Em sua estada em Manhattan no ano passado, entre um curso de literatura americana pós-1945 e outro de roteiro na NYU (New York University), deu palestra na TBWA e armou algumas visitas ao escritório do Google, localizado a uma quadra de seu apartamento com vista para o High Line, na 10ª Avenida.

Sentindo que a aposentadoria de Lew não era mesmo para valer, Bebiano, 39, aproveitou uma vinda do publicitário a São Paulo para lhe fazer a proposta. Em um almoço na Trattoria Fasano, ofereceu lhe uma vaga.

Lew nem titubeou e logo aceitou o convite do menino.

"O primeiro objetivo do programa é o Lew conhecer o Google e o Google conhecer o Lew", diz Bebiano, entusiasmado com a parceria.

E o que um publicitário "das antigas" pode trazer de novo para uma empresa ainda adolescente como o Google, 17? "Ele não tem os vícios de um jovem que nasceu no digital e acha tudo normal. Ele vem aberto para o novo e tem uma bagagem e uma profundidade que o jovem não tem", afirma o executivo.

Neste primeiro momento, Lew está passando por uma imersão, participando de palestras, fazendo visitas, conhecendo as pessoas. Acaba de voltar de uma semana em Los Angeles, onde foi conhecer o espaço de produção de vídeos do YouTube.

Mas o estágio de seis meses, que os dois lados demonstram disposição em prorrogar, terá de produzir resultados. A ideia, segundo Bebiano, é unir a criatividade de Lew com as ferramentas tecnológicas do Google para encontrar "novos caminhos para a propaganda no YouTube e apresentá-los ao mercado publicitário".

Criado no Bom Retiro, neto de rabino, Lew diz que não faz parte de seu novo trabalho criar campanhas para o Google ou qualquer cliente, muito menos concorrer a prêmios. "Não tenho mais expectativas de prêmio", diz, para depois emendar: "Mas Leão é um vício. Quem sabe?".

O emprego é levado a sério e ele cumpre rotina das 9h às 17h. "Às vezes peço umas licenças.

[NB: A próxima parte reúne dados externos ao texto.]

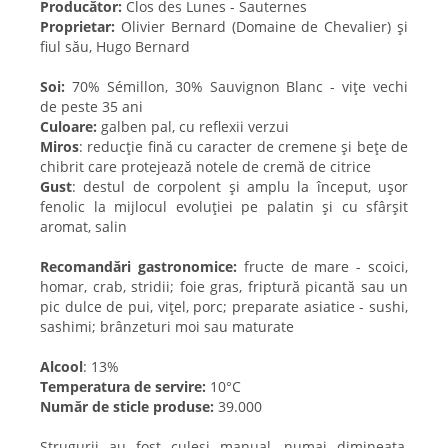
Producător:
Clos des Lunes - Sauternes
Proprietar:
Olivier Bernard (Domaine de Chevalier) și
fiul său, Hugo Bernard
Soi:
70% Sémillon, 30% Sauvignon Blanc - vițe vechi
de peste 35 ani
Culoare:
galben pal, cu reflexii verzui
Miros
: reducție fină cu caracter de cremene și bețe de
chibrit care protejează notele de cremă de citrice
Gust
: destul de corpolent și amplu la început, ușor
fenolic la mijlocul evoluției pe palatin și cu sfârșit
aromat, salin
Recomandări gastronomice:
fructe de mare - scoici,
homar, crab, stridii; foie gras, friptură picantă sau un
pic dulce de pui, vițel, porc; preparate asiatice - sushi,
sashimi; brânzeturi moi sau maturate
Alcool
: 13%
Temperatura de servire:
10°C
Număr de sticle produse:
39.000
Strugurii au fost culeși manual, numai dimineața,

Amanhã [sexta, dia 20] vou participar de um programa na escola dos netos." Como estagiário, divide baia e não tem secretárias. "Poderia ter aberto uma consultoria, ficado num escritório com uma secretária. Mas não ligo muito para isso, não. Eu pago minhas próprias contas." Nathalia Luna, gerente de projetos do Google e sua "buddy" –todos que entram na empresa são acolhidos por um companheiro ("buddy") que os ajuda a navegar na cultura empresarial–, é quem organiza a programação e a agenda de reuniões.

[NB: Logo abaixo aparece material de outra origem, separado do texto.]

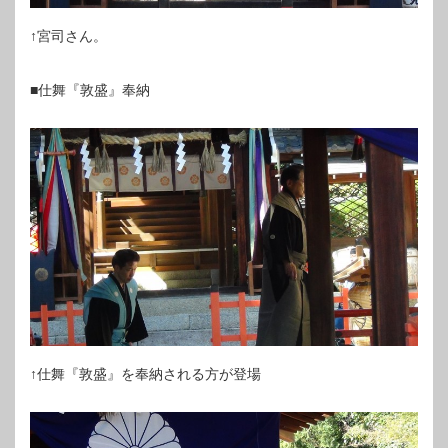
↑宮司さん。
■仕舞『敦盛』奉納
↑仕舞『敦盛』を奉納される方が登場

"É uma agenda carregada, a Nat não pega leve, não."

RH

Depois de décadas dono do próprio nariz, Lew teve de se submeter aos protocolos de recursos humanos da multinacional americana.

Foi preciso encontrar a carteira de trabalho, a qual ele não via a cor desde 1971, produzir um currículo –ele até tentou mandar um texto elogioso escrito por André Laurentino quando entrou para o Hall da Fama do Clube de Criação, em 2006, e fazer o exame admissional.

Ninguém entendeu quando aquele senhor de barba grisalha, dirigindo uma Mercedes CLA 45 AMG, chegou na clínica de exames. "Fiquei com vergonha, tinha umas 50 pessoas ali. Mas fiquei sentadinho esperando minha vez."

Lew não revela o salário, simbólico. Dispensou o seguro-saúde corporativo, mas conseguiu garantir uma vaga para o seu Mercedes. Recebe vale-refeição e tem as despesas de viagem pagas.

Se tem uma coisa a qual ele não se adaptou foi ao bandejão do Google –como um bom publicitário, prefere a Trattoria Fasano, onde a conta de um único almoço supera seu vale-refeição.

Mas nem só de Google vive o novo Lew. Na temporada de estudos em Nova York, escreveu uma adaptação do conto "Reunion", de John Cheever, sobre um pai e um filho que se reencontram, e se desencontram, na Grand Central Station. Seu sonho é ver o roteiro rodado pelo filho, Rodrigo Lewkowicz, diretor de cinema.